Comment 2 Andi Clemens 2010-03-08 20:03:49 UTC
Marcel,

I suppose you have barriers turned off, because otherwise you would have noticed a huge difference ;-) But the same is true for XFS and btrfs... all filesystems with barriers suffer from the performance loss.
Comment 3 Vlado Plaga 2010-03-08 22:33:18 UTC
But couldn't digiKam just use the system's "find" command to check whether there are any new pictures? In a most primitive implementation digiKam would not even need to use the find results, but just start doing its own search for new pictures only in case "find" finds something (which at least on my computer would not be true in most cases anyway).

I don't know what "barriers" in file systems are, but I've got my pictures on a hfsplus file system, so I can also access them from Mac OS X. My computer is a 2003 model, iMac G4 1GHz (with 1.5 GByte RAM and a relatively new 2.5" internal hard drive).

Here are again some digiKam startup times on my system:

30 seconds (1st start, not scanning for new items)
45 seconds (2nd start, scanning for new items)
20 seconds (3rd start, not scanning for new items)
40 seconds (4th start, scanning for new items)

So it is quite obvious that scanning for new items consumes about 20 seconds, which can be about 50% of the overall startup time, if digiKam had been loaded before. "find", as I wrote before, initially took just about 4 seconds scanning through my 13,000 pictures, and takes less than 1 second now that digiKam scanned through the pictures (files) already...
Comment 4 Marcel Wiesweg 2010-03-09 19:25:56 UTC
Any approach will involve reading (stat'ing) the directories of the collections, and not more. Like calling "find .".
Digikam gets the modification date of the files in a directory from its database and compares these.
When find . is fast for you, it's more probably a database speed issue on your system and filesystem.
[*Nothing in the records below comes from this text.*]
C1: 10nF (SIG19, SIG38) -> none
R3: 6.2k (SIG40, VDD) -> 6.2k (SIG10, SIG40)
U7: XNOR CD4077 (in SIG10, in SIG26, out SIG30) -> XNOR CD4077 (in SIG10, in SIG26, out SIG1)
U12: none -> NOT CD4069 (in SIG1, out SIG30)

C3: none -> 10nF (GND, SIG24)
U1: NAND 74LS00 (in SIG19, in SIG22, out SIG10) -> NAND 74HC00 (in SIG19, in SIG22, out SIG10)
But we cannot be sure without profiling.
Comment 5 Vlado Plaga 2010-03-12 18:31:16 UTC
Created attachment 41573 [details]
Script to make digiKam startup faster
Comment 6 Vlado Plaga 2010-03-12 18:33:59 UTC
I did some additional tests, even copied my pictures and database to ext3 partitions, but the scan still takes about 20 seconds. I guess this is just because the G4 really is a rather slow CPU (if its "AltiVec" instructions are not used). I also checked the startup speed on my AMD64 notebook computer for comparison, and just as you, Marcel, wrote it, the scan just takes a few seconds, about two, actually (that's with digiKam beta-5 in Kubuntu).

DigiKam startup under MacOS (with digiKam 1.0-rc) was even slower than on Linux:
99 seconds (including 29 seconds scanning for new images) on the first start, and 60 seconds (including 22 seconds scanning for new images) when I shut it down and started it again.
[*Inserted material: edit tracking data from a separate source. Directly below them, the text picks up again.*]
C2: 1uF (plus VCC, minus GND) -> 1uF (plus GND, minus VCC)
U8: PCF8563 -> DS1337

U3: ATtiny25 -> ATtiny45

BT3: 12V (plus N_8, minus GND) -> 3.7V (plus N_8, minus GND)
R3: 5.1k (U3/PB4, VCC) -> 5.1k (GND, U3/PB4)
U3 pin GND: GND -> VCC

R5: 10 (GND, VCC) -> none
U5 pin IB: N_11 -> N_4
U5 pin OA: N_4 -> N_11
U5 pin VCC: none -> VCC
But is digiKam checking the file dates against different dates from its database? If yes, why doesn't it just take the last startup date as a reference? It seems like digiKam always writes its config file, so that file date could simply be used as a reference.
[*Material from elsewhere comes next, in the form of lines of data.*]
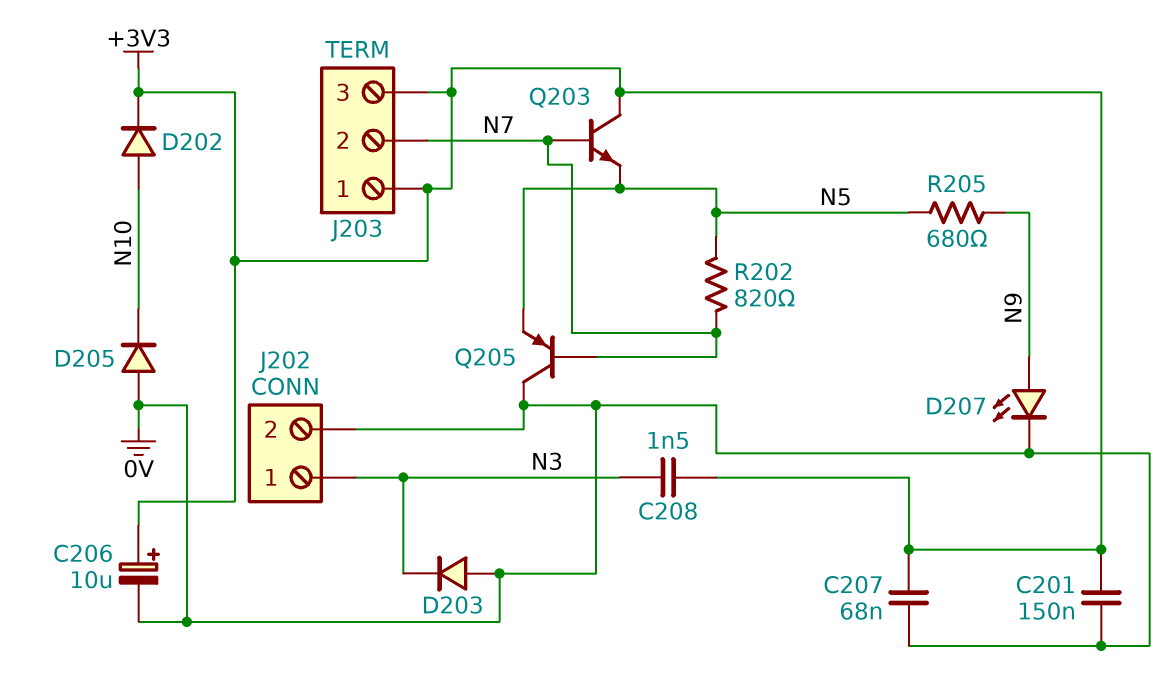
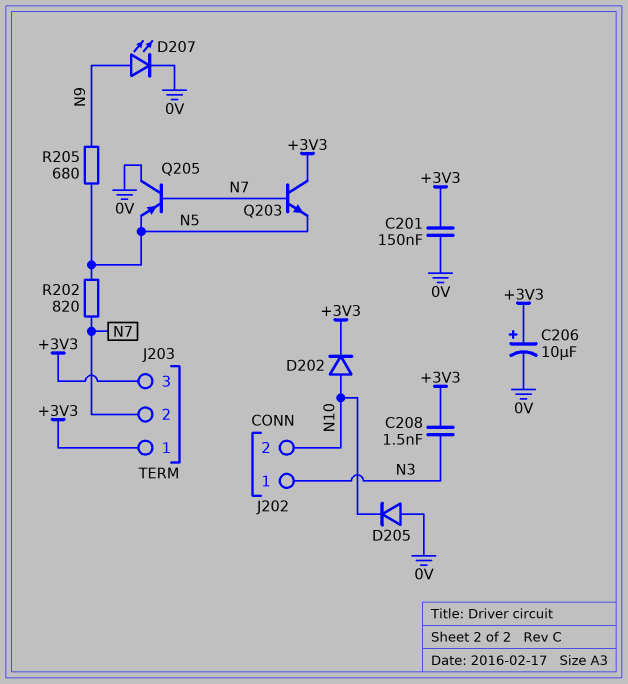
C207: 68nF (+3V3, 0V) -> none
D203: diode (A 0V, K N3) -> none
J202 pin 2: 0V -> N10

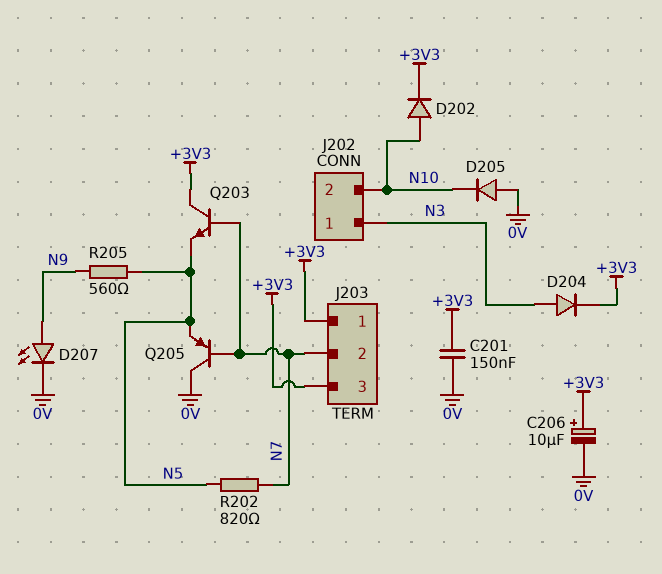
C208: 1.5nF (+3V3, N3) -> none
D204: none -> diode (A N3, K +3V3)
R205: 680 (N5, N9) -> 560 (N5, N9)

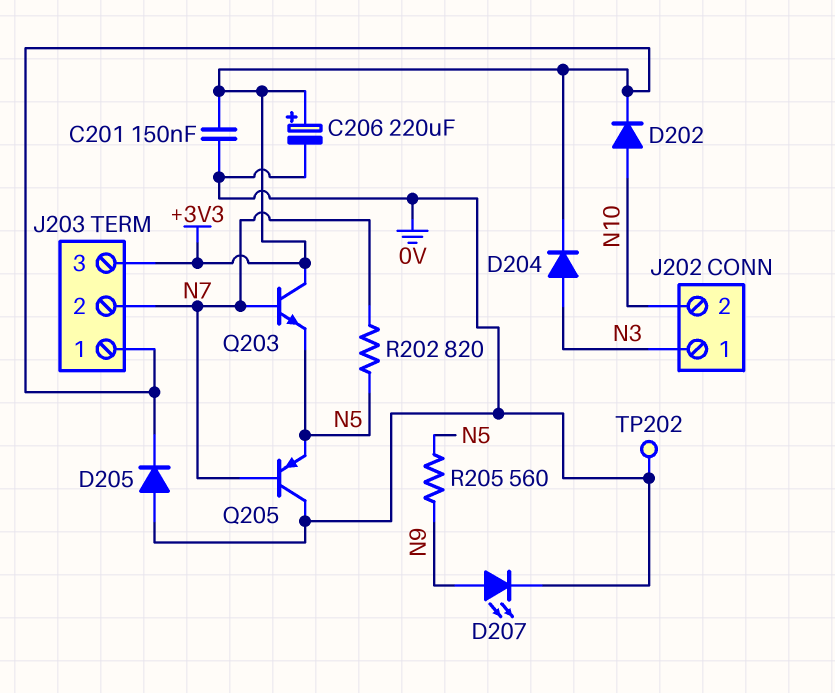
C206: 10uF (plus +3V3, minus 0V) -> 220uF (plus +3V3, minus 0V)
D205: diode (A 0V, K N10) -> diode (A 0V, K +3V3)
TP202: none -> test point (0V)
For my purposes I wrote a shell script that makes digiKam only check for new images if "find" finds new images. I'll attach that. Maybe someone else with an old computer can compare the find command's performance to the normal digiKam scan duration. I'm sorry the attachment was committed to this bug before the comment.
Comment 7 caulier.gilles 2011-12-15 09:42:01 UTC
Vlado,

This script still valid using digiKam 2.x Database schema ?

Gilles Caulier
Comment 8 Vlado Plaga 2011-12-15 22:58:39 UTC
Sorry, Gilles, but I'm not using that old PowerPC computer any more (at least not with digiKam). My new computer is an AMD Fusion E-350 - still quite slow (and also my 5000 RPM hard drive), but repeated starts take just about 15 seconds, no matter whether it has to scan for images or not. At most the scan takes about 2 additional seconds. Currently I'm also using the MySQL database, in case that makes a difference.